- Interactive map of Kangerluk
- Location: Arctic (SE Greenland)
- Coordinates: 60°59′N 42°46′W﻿ / ﻿60.983°N 42.767°W
- Ocean/sea sources: North Atlantic Ocean
- Basin countries: Greenland
- Max. length: 11 km (6.8 mi)
- Max. width: 3.5 km (2.2 mi)

= Kangerluk Fjord =

Fjord in Greenland

Kangerluk, also known as Kangerluluarak, is a fjord in the King Frederick VI Coast, Kujalleq municipality, southern Greenland.

==History==
In Kangerluk there is a small cove at a place named Saqqap Nuua (Serkertnua) where Lieutenant Wilhelm August Graah was detained seventeen days in 1829 during his East Coast expedition owing to the difficult ice and weather conditions to the north.
===Mountains===
Kangerluk is a short fjord.
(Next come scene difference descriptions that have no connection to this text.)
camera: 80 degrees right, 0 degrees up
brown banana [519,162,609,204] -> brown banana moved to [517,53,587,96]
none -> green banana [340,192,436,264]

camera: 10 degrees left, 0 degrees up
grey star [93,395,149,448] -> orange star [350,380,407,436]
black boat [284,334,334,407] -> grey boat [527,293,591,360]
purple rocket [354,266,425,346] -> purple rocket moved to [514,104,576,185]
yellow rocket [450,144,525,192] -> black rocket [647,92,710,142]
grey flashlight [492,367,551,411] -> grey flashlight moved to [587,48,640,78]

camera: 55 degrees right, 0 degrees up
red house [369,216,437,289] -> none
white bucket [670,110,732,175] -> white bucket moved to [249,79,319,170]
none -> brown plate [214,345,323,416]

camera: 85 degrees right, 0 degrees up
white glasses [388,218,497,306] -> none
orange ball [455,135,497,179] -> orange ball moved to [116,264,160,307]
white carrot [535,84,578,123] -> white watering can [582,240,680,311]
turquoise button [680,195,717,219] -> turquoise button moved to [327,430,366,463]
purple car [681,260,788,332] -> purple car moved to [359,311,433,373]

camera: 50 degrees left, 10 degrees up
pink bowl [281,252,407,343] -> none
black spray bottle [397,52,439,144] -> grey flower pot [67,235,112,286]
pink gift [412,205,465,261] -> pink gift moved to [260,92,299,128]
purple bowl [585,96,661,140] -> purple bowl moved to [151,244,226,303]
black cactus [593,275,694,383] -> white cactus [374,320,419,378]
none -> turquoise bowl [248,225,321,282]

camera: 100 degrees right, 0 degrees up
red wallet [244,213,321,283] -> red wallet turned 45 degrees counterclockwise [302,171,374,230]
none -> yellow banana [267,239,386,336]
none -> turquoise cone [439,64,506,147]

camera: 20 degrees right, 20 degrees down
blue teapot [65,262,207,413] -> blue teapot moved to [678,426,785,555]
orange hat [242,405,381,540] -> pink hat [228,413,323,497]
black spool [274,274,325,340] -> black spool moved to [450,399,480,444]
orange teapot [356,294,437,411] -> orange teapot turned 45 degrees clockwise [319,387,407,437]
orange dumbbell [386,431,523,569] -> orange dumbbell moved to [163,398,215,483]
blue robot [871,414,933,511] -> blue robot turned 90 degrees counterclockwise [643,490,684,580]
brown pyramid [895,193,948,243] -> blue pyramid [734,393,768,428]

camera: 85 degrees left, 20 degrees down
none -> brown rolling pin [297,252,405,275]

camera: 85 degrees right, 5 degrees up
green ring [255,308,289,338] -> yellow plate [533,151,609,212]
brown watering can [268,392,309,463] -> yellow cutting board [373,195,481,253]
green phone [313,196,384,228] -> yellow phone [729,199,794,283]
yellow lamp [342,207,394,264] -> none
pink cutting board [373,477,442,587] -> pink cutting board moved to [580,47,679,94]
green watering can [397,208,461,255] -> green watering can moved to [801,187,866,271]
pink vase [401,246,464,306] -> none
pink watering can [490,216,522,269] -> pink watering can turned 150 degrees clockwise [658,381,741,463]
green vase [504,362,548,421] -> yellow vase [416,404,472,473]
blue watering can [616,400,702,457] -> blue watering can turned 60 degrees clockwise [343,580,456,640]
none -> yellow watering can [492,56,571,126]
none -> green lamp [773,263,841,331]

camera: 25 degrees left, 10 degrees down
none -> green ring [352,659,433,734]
Several glaciers discharge into the fjord from the Graah Mountains (Graah Fjelde) rising to the west and displaying purple and blue strata.

Kangerluk extends in a roughly northwest–southeast direction for 11 km between Kangerluluk Fjord to the north and Iluileq Fjord (Danell Fjord) to the south. To the southeast the fjord opens into the North Atlantic Ocean NW of Cape Discord and the island of Iluileq.